HPC cluster
It is assumed here that you already deployed a generic cluster of nodes (see dedicated tutorial)
Vocabulary
The job scheduler is the conductor of computational resources of the cluster. We will use here the Slurm open source jobs scheduler.
A job is a small script, that contains instructions on how to execute the calculation program, and that also contains information for to the job scheduler (required job duration, how much resources are needed, etc.). When a user ask the job scheduler to execute a job, which is call submitting a job, the job enter jobs queue. The job scheduler is then in charge of finding free computational resources depending of the needs of the job, then launching the job and monitoring it during its execution. Note that the job scheduler is in charge of managing all jobs to ensure maximum usage of computational resources, which is why sometime, the job scheduler will put some jobs on hold for a long time in a queue, to wait for free resources. In return, after user has submitted a job, the job scheduler will provide user a job ID to allow following job state in the jobs queue and during its execution.
Build packages
Let's install now the cluster job scheduler, Slurm.
First, we need to build packages. Grab Munge and Slurm sources. Munge will be used to handle authentication between Slurm daemons.
Note: beware, links may change over time, especially Slurm from Schemd. You may need to update URLs.
wget https://github.com/dun/munge/releases/download/munge-0.5.14/munge-0.5.14.tar.xz
dnf install bzip2-devel openssl-devel zlib-devel -y
wget https://github.com/dun.gpg
wget https://github.com/dun/munge/releases/download/munge-0.5.14/munge-0.5.14.tar.xz.asc
rpmbuild -ta munge-0.5.14.tar.xz
Now install munge, as it is needed to build slurm:
cp /root/rpmbuild/RPMS/x86_64/munge-* /var/www/html/repositories/AlmaLinux/9/x86_64/extra/
createrepo /var/www/html/repositories/AlmaLinux/9/x86_64/extra/
dnf clean all
dnf install munge munge-libs munge-devel
Now build slurm packages:
wget https://download.schedmd.com/slurm/slurm-20.11.7.tar.bz2
dnf install munge munge-libs munge-devel
dnf install pam-devel readline-devel perl-ExtUtils-MakeMaker
dnf install mariadb mariadb-devel
rpmbuild -ta slurm-20.11.7.tar.bz2
cp /root/rpmbuild/RPMS/x86_64/slurm* /var/www/html/repositories/AlmaLinux/9/x86_64/extra/
createrepo /var/www/html/repositories/AlmaLinux/9/x86_64/extra/
dnf clean all
Slurm controller side is called slurmctld while on compute nodes, it is called slurmd . On the "submitter" node, no daemon except munge is required.
Tip: if anything goes wrong with slurm, proceed as following:
- Ensure time is exactly the same on nodes.
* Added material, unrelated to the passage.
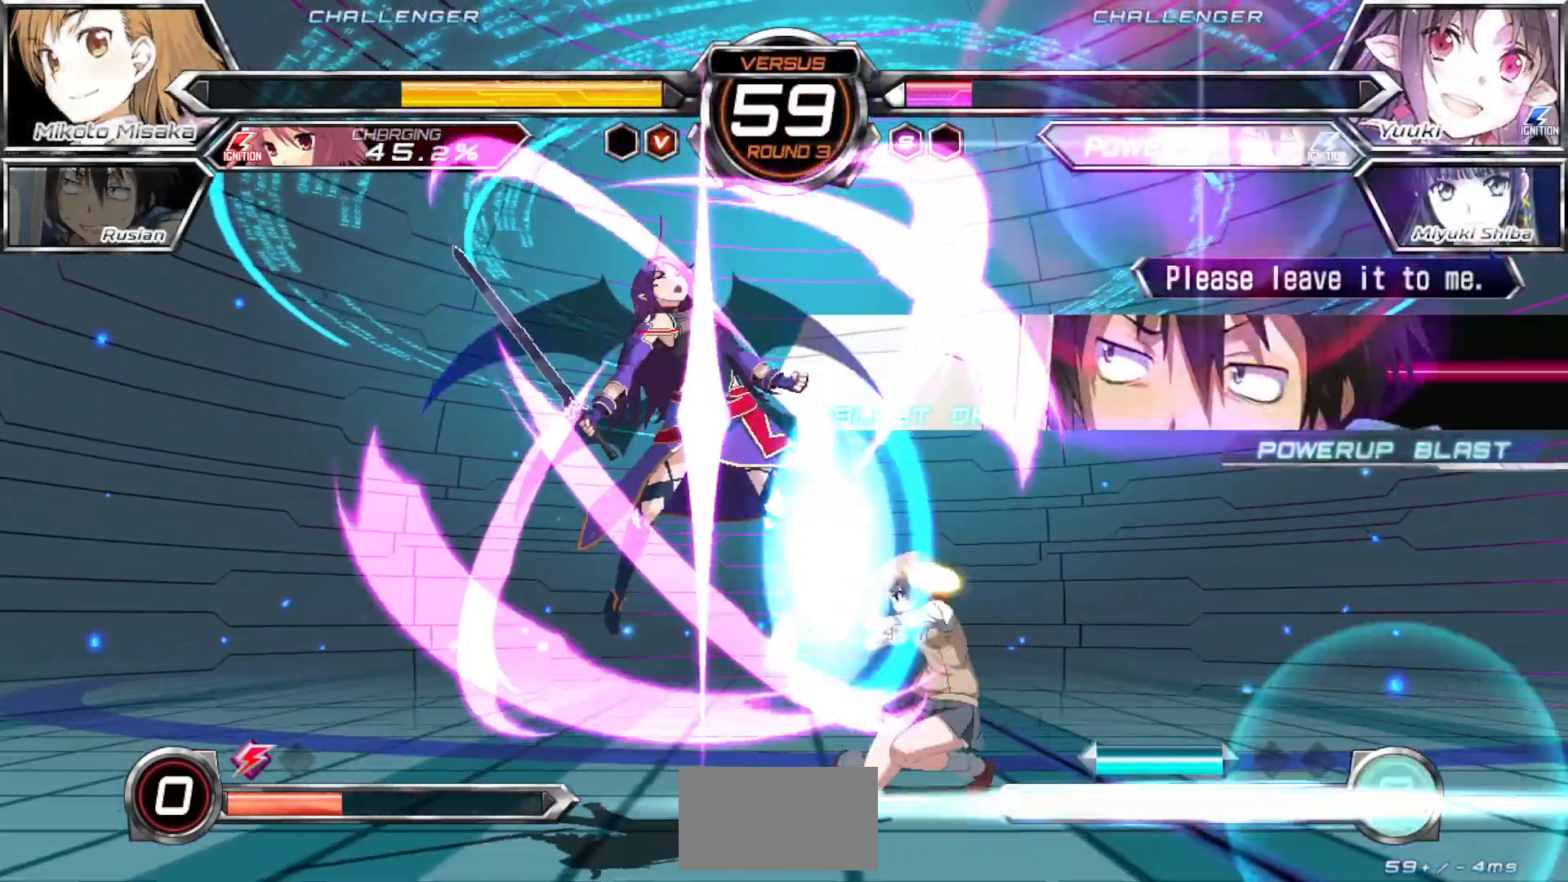
{"buttons": [], "left_stick": "left", "events": [[250, "left_stick", "center"], [333, "left_stick", "left"], [383, "left_stick", "center"], [450, "left_stick", "left"]]}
If time is different, munge based authentication will fail.
- Ensure munge daemon is started, and that munge key is the same on all hosts (check md5sum for example).
- Stop slurmctld and stop slurmd daemons, and start them in two different shells manually in debug + verbose mode:
slurmctld -D -vvvvvvv
in shell 1 on controller server, andslurmd -D -vvvvvvv
in shell 2 on compute node. Output should help you understand the issue.
Controller
Install munge needed packages:
And generate a munge key:
We will spread this key over all servers of the cluster.
Lets start and enable munge daemon:
Now install slurm controller slurmctld
packages:
dnf install slurm slurm-slurmctld -y
groupadd -g 567 slurm
useradd -m -c "Slurm workload manager" -d /etc/slurm -u 567 -g slurm -s /bin/false slurm
mkdir /etc/slurm
mkdir /var/log/slurm
mkdir -p /var/spool/slurmd/StateSave
chown -R slurm:slurm /var/log/slurm
chown -R slurm:slurm /var/spool/slurmd
Lets create a very minimal slurm configuration.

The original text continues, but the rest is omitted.